Gehen oder Bleiben – quo vadis Brandenburgische Frauenwoche 2022?

Das Unternehmerinnen-Netzwerk beteiligt sich an der Brandenburgischen Frauenwoche 2022 mit einer Blogreihe zum Thema Gehen oder Bleiben. Eine Einleitung zum Thema finden Sie in der Vorstellung unserer Blogreihe.

Gehen oder Bleiben – quo vadis Brandenburgische Frauenwoche 2022?

von Selma Reese

Wohin gehen, frage ich mich? Was hat die Vertreterinnen des Frauenpolitischen Rats bewogen, dieses Motto zu wählen, das sie „in Bezug auf Geschlechterrollen, Machtverhältnisse, soziale Ungleichheit und rassistische Strukturen; auch bei der Frage nach Klimaschutz und einem nachhaltigeren Lebensstil“ verortet wissen wollen?

### [AUFGABE A]
Wiederholen Sie wortgetreu diese Zeilen aus den Datensätzen: Beginnen Sie bei der Zeile, die „Name the event on Saturday whose end“ enthält, und hören Sie nach der Zeile auf, die „ends at 6:30“ enthält.
Der Text und die Datensätze stammen aus unterschiedlichen Quellen.

### [BEREITGESTELLTES MATERIAL]

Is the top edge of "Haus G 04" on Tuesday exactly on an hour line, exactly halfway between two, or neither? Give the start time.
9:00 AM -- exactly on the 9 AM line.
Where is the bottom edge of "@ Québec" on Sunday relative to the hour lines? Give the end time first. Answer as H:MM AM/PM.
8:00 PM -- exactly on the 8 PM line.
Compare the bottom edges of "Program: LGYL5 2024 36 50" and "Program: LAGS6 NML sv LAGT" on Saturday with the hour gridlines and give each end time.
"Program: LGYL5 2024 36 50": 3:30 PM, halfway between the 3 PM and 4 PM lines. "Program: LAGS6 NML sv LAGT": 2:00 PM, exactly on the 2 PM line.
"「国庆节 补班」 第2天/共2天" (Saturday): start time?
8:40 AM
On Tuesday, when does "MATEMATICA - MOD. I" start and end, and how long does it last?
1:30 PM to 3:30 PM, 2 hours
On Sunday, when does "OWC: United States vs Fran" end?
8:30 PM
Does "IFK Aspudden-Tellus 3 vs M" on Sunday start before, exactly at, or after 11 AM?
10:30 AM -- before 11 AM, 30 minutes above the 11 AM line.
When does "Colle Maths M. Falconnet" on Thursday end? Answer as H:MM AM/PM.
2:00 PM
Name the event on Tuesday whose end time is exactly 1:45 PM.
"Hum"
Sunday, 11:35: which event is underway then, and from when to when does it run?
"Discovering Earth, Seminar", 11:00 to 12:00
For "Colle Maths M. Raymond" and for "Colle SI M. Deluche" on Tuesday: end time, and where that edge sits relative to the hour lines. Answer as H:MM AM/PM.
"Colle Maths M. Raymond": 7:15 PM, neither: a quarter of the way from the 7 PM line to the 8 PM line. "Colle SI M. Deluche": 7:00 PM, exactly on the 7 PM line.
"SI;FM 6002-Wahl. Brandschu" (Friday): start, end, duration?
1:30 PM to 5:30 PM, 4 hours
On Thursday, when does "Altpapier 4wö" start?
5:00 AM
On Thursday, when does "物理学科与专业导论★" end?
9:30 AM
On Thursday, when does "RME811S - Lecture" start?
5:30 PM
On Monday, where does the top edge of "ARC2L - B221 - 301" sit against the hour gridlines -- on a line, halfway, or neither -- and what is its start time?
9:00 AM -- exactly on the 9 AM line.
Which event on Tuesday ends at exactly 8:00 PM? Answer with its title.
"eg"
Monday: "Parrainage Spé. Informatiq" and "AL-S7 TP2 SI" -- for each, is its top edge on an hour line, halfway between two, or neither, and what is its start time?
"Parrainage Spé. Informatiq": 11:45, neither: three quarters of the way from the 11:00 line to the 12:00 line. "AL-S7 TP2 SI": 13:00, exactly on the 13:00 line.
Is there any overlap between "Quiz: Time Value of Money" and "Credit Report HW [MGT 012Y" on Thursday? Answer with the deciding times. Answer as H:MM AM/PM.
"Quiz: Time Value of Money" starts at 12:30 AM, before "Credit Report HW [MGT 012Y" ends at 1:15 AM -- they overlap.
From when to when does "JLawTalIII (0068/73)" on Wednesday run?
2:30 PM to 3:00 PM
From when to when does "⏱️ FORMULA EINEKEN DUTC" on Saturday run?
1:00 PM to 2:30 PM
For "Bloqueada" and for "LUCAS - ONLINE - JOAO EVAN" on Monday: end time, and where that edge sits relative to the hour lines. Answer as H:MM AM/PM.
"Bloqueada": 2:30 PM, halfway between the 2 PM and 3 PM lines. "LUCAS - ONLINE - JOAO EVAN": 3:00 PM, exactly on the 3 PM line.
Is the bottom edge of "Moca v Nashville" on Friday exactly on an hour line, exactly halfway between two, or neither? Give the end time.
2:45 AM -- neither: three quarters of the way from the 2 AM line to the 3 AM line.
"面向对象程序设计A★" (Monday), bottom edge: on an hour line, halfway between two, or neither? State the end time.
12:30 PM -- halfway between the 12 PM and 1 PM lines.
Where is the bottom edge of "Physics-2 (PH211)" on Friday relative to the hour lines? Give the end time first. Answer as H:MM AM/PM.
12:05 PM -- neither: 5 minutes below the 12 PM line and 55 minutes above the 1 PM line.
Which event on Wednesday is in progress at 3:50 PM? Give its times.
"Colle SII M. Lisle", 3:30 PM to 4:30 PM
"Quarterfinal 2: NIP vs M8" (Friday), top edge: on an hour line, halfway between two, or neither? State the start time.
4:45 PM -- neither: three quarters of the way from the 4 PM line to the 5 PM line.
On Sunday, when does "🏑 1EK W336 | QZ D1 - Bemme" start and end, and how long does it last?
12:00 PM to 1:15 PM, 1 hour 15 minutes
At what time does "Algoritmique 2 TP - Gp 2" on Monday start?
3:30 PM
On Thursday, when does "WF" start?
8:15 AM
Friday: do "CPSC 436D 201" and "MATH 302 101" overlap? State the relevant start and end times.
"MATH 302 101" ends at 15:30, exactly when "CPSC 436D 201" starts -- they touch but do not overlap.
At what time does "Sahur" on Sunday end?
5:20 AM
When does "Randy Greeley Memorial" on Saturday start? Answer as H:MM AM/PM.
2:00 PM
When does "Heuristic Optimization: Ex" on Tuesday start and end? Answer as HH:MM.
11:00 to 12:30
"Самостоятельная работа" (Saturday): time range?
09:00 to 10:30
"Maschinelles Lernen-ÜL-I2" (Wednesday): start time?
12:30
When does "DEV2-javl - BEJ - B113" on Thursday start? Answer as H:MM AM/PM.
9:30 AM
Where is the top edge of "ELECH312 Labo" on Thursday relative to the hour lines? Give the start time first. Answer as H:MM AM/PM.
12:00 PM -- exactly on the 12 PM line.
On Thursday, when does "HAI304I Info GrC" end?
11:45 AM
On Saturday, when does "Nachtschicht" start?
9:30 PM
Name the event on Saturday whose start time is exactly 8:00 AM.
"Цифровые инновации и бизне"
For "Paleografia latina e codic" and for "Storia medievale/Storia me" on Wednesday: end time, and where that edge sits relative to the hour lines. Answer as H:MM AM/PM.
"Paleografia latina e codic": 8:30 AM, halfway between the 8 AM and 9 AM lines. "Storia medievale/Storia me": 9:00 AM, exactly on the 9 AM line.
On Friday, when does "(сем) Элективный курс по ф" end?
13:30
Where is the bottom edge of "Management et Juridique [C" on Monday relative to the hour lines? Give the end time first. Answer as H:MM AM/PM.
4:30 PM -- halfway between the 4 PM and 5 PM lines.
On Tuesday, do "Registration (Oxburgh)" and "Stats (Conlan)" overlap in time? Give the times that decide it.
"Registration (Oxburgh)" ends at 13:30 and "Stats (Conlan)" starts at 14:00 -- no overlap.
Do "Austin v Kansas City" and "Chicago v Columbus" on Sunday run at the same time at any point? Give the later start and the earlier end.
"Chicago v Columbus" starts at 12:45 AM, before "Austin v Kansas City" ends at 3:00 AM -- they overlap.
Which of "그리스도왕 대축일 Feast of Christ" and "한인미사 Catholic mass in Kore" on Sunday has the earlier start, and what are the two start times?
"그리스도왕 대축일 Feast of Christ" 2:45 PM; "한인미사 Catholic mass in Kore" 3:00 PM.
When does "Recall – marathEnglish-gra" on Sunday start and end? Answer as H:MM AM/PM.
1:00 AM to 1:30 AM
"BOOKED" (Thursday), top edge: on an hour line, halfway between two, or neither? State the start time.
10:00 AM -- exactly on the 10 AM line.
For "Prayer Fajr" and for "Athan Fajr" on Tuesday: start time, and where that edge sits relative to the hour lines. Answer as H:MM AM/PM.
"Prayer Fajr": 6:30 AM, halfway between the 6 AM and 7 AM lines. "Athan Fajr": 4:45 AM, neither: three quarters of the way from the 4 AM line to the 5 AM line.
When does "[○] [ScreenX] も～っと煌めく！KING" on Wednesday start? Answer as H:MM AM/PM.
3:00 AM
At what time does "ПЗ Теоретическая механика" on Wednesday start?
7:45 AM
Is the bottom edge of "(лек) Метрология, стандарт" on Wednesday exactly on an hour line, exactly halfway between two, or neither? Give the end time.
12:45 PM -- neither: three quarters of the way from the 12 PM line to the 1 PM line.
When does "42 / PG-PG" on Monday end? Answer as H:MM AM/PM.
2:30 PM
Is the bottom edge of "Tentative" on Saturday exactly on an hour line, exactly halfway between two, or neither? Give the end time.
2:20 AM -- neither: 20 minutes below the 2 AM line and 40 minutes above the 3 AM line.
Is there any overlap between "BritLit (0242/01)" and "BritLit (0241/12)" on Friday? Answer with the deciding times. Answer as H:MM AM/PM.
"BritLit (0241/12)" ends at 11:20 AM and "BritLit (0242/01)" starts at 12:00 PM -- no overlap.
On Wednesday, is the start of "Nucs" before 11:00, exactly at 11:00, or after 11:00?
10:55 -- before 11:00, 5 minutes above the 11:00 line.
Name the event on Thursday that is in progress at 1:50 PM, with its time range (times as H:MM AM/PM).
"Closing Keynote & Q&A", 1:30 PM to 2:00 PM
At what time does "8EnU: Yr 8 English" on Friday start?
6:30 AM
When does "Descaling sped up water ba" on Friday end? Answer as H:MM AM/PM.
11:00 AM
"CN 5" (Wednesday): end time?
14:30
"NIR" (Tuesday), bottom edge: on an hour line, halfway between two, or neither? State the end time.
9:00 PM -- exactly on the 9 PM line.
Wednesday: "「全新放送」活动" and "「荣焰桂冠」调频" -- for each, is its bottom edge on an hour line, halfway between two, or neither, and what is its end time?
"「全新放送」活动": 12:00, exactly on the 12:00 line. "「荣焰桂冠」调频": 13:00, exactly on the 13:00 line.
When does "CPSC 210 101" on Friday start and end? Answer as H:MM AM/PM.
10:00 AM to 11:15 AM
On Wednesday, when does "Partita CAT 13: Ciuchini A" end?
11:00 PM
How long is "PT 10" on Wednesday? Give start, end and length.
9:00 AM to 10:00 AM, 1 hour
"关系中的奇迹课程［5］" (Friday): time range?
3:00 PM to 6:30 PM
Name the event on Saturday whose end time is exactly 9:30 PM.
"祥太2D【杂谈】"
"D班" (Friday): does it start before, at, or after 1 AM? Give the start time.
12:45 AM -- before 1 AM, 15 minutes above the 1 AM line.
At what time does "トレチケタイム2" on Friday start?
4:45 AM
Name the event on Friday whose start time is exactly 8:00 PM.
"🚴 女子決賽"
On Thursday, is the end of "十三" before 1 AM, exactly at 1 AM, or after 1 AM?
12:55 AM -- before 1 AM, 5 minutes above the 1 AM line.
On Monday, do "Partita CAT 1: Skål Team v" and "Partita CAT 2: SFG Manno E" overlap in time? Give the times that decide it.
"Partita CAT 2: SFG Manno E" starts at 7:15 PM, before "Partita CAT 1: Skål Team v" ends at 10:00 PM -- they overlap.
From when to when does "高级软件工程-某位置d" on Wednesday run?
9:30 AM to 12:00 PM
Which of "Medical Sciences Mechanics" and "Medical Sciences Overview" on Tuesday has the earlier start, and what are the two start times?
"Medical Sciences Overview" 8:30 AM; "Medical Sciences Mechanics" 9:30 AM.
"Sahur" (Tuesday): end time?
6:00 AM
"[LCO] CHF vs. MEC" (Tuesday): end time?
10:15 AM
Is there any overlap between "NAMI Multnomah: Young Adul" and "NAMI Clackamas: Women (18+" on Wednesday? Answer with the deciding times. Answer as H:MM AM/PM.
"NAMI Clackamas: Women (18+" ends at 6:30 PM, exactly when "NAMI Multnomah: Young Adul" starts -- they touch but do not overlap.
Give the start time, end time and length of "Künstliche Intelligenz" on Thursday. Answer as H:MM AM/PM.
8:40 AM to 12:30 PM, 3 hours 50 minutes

### [AUFGABE B]
Kopieren Sie aus dem Text über die Brandenburgische Frauenwoche 2022 wortgetreu den Abschnitt, der bei den Worten „Wohin gehen, frage“ beginnt und nach den Worten „verortet wissen wollen?“ endet.

### [LÖSUNG A]
Name the event on Saturday whose end time is exactly 9:30 PM.
"祥太2D【杂谈】"
"D班" (Friday): does it start before, at, or after 1 AM? Give the start time.
12:45 AM -- before 1 AM, 15 minutes above the 1 AM line.
At what time does "トレチケタイム2" on Friday start?
4:45 AM
Name the event on Friday whose start time is exactly 8:00 PM.
"🚴 女子決賽"
On Thursday, is the end of "十三" before 1 AM, exactly at 1 AM, or after 1 AM?
12:55 AM -- before 1 AM, 5 minutes above the 1 AM line.
On Monday, do "Partita CAT 1: Skål Team v" and "Partita CAT 2: SFG Manno E" overlap in time? Give the times that decide it.
"Partita CAT 2: SFG Manno E" starts at 7:15 PM, before "Partita CAT 1: Skål Team v" ends at 10:00 PM -- they overlap.
From when to when does "高级软件工程-某位置d" on Wednesday run?
9:30 AM to 12:00 PM
Which of "Medical Sciences Mechanics" and "Medical Sciences Overview" on Tuesday has the earlier start, and what are the two start times?
"Medical Sciences Overview" 8:30 AM; "Medical Sciences Mechanics" 9:30 AM.
"Sahur" (Tuesday): end time?
6:00 AM
"[LCO] CHF vs. MEC" (Tuesday): end time?
10:15 AM
Is there any overlap between "NAMI Multnomah: Young Adul" and "NAMI Clackamas: Women (18+" on Wednesday? Answer with the deciding times. Answer as H:MM AM/PM.
"NAMI Clackamas: Women (18+" ends at 6:30 PM, exactly when "NAMI Multnomah: Young Adul" starts -- they touch but do not overlap.

### [LÖSUNG B]
Wohin gehen, frage ich mich? Was hat die Vertreterinnen des Frauenpolitischen Rats bewogen, dieses Motto zu wählen, das sie „in Bezug auf Geschlechterrollen, Machtverhältnisse, soziale Ungleichheit und rassistische Strukturen; auch bei der Frage nach Klimaschutz und einem nachhaltigeren Lebensstil“ verortet wissen wollen?